If you scan it and convert it to a PDF, Snowmann has a number of manuals on his website free for downloading. Sure wouldn't hurt having that one also for anyone needing it in the future.


----------



## gswartz1 (Nov 16, 2013)

Do you still have this? I have been looking for that exact manual.


----------



## Blue Hill (Mar 31, 2013)

Welcome to the forum gswartz1!


----------



## cs42778 (Aug 19, 2014)

I hate to revive an old forum, but where is this "Snowmann's" website? I just picked up a 72 craftsman I would love to find some info on. Thanks!


----------



## Grunt (Nov 11, 2013)

cs42778 said:


> I hate to revive an old forum, but where is this "Snowmann's" website? I just picked up a 72 craftsman I would love to find some info on. Thanks!

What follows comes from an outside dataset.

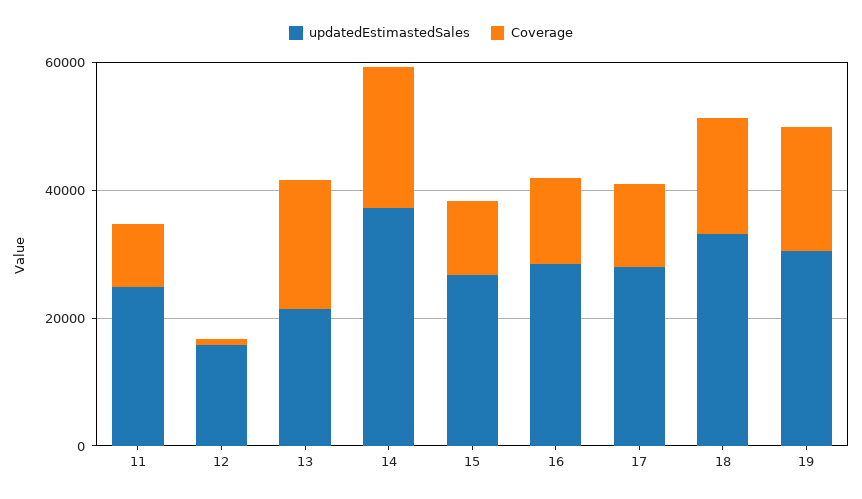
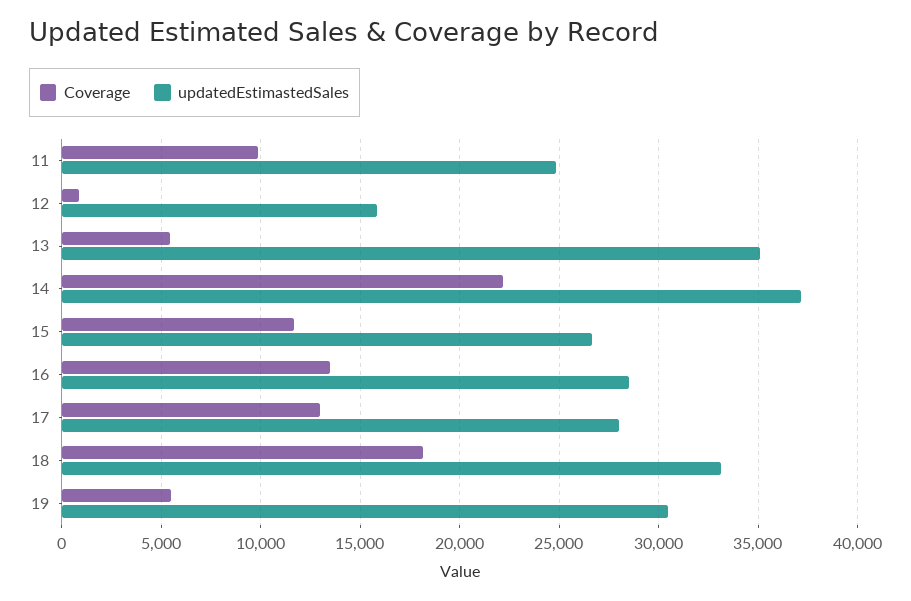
updatedEstimastedSales, 13: 20000 -> 35000
Coverage, 13: 20000 -> 5500
Coverage, 19: 20000 -> 5500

 Here is the link to the restoration forum.

Craftsman Manuals Forum


----------



## cs42778 (Aug 19, 2014)

Thanks, that's a great site! Wish mine was included. Just got a 536.90510 on craigslist that I was under the impression everything needed was there, just needed reassembly. Looks like a couple parts are missing. What I can find online is that parts are almost impossible to get. It looks good for its age, but needs help. All I know is that it's a 7hp Tecumseh. Maybe I can find someone else in the Minneapolis area who is willing to restore it, or I might just part it out on eBay. I'm more of a repair kinda guy than restoration. I don't have the time or space for that. Thanks again!


----------



## HCBPH (Mar 8, 2011)

*Blower*



cs42778 said:


> Thanks, that's a great site! Wish mine was included. Just got a 536.90510 on craigslist that I was under the impression everything needed was there, just needed reassembly. Looks like a couple parts are missing. What I can find online is that parts are almost impossible to get. It looks good for its age, but needs help. All I know is that it's a 7hp Tecumseh. Maybe I can find someone else in the Minneapolis area who is willing to restore it, or I might just part it out on eBay. I'm more of a repair kinda guy than restoration. I don't have the time or space for that. Thanks again!


What parts are you missing? I just scrapped out a 536-90515 about 4-6 weeks ago. I still have some parts I saved from it and if it's one you need you're welcome to it. I didn't keep a lot so it's iffy whether I have what you need or not.

Drop me a PM or email. I'm involved in a bunch of stuff so I check on an irregular basis.


----------



## cs42778 (Aug 19, 2014)

Thanks for the offer, but I think I'm just going to do the same. Keep a few parts and scrap the rest. Already found a home for the wheels and handlebars, almost got my money back already!


----------



## Kiss4aFrog (Nov 3, 2013)

Grunt said:


> Here is the link to the restoration forum.
> 
> Craftsman Manuals Forum



Is there a new link to the site ?? This one isn't working for me.


----------